# Easter: The Devil's holiday



## Blueridge Believer (Apr 1, 2009)

This is in the 3rd column near the bottom of Dr. Matthew Mcmahon's Wild Boar podcast. It is excellent matierial. I hope you'll have more time in the future for more of these podcast brother Matthew. You have some great stuff here and the format is topnotch.
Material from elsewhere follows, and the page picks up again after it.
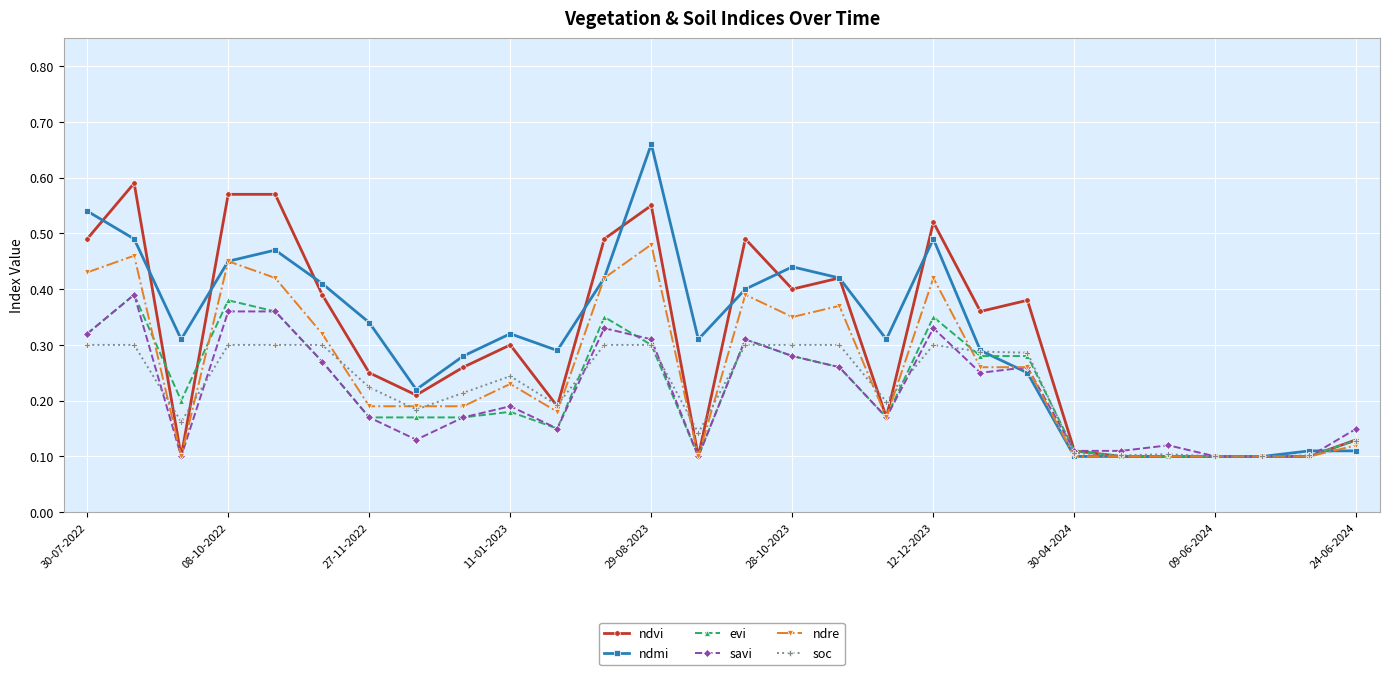

At how many categories does at least one series exceed 0?

28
The Wild Boar News Podcast

Listen to podcast 48.


----------



## PresbyDane (Apr 1, 2009)

Thanks for sharing


----------



## puritanpilgrim (Apr 1, 2009)

Does he have a :

Christmas: The Devil's holiday 

too


----------



## Blueridge Believer (Apr 1, 2009)

puritanpilgrim said:


> Does he have a :
> 
> Christmas: The Devil's holiday
> 
> too




I believe there is a similar message about it there.


----------



## jaybird0827 (Apr 1, 2009)

We remember the resurrection of Christ every Lord's Day. Why make distinctions regarding any one Lord's Day over any other?


----------



## Athaleyah (Apr 1, 2009)

I wish my church made no distinction between Sundays. I guess I'm just lucky we don't have Easter Egg Hunts and Easter Baskets. And don't get me started on Christmas.


----------



## Tripel (Apr 1, 2009)

jaybird0827 said:


> We remember the resurrection of Christ every Lord's Day.



We remember the resurrection every Lord's Day as well, but that doesn't keep us from celebrating Easter.

-----Added 4/1/2009 at 02:55:11 EST-----



Athaleyah said:


> I wish my church made no distinction between Sundays. I guess I'm just lucky we don't have Easter Egg Hunts and Easter Baskets. And don't get me started on Christmas.



Oh, I love Christmas. The songs, the festivities...it's great!


----------